=== Task statement ===
Look at every line of the material below and tally those containing "апреля". Reply with the total alone.

=== Material provided ===

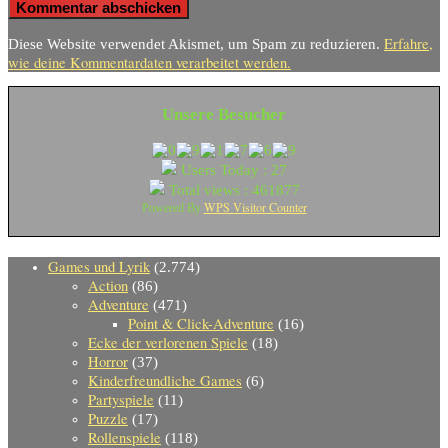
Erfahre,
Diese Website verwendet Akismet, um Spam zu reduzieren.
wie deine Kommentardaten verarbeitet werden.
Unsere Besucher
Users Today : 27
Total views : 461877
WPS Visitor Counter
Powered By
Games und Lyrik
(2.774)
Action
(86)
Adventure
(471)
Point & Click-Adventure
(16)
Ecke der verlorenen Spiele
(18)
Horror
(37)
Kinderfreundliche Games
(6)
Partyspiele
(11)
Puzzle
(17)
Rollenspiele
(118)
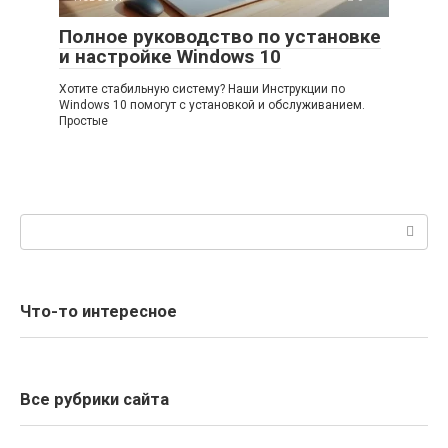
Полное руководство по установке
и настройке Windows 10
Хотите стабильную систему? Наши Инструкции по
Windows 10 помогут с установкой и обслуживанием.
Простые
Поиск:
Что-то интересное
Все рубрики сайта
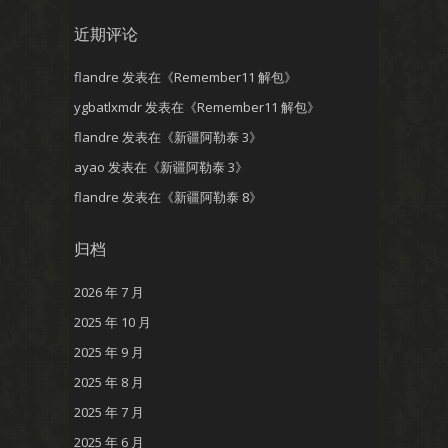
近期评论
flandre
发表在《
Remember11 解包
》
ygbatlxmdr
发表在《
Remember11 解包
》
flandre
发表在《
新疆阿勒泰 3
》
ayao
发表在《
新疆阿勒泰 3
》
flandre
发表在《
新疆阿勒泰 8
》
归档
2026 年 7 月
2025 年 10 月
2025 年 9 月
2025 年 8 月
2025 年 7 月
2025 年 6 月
* * *
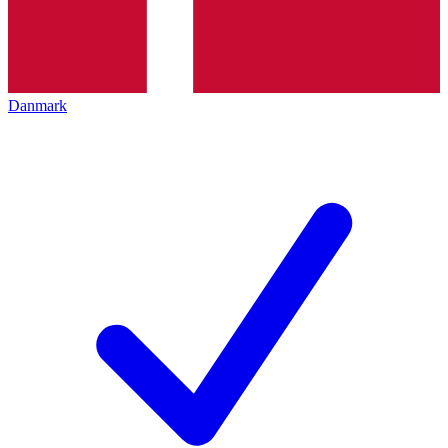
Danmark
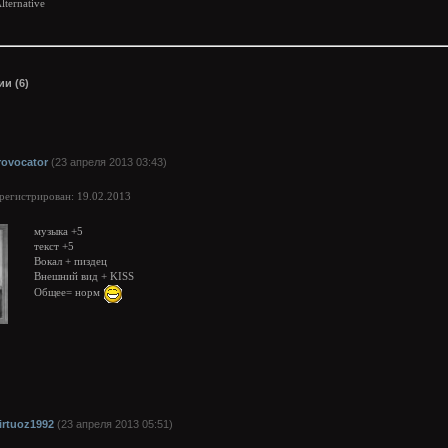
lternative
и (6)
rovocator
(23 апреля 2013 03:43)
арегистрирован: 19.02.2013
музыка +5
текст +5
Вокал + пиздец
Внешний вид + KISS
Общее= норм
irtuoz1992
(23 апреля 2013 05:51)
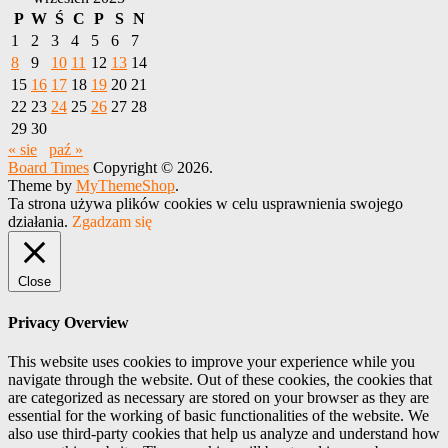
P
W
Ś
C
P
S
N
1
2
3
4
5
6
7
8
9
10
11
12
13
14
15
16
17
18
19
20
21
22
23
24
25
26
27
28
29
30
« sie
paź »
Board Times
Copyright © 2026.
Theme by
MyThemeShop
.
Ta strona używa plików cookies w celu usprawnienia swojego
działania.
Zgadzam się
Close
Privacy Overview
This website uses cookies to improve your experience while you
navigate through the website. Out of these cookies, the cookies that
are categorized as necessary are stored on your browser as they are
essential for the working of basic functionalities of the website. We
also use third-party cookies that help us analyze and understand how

=== Your solution ===
2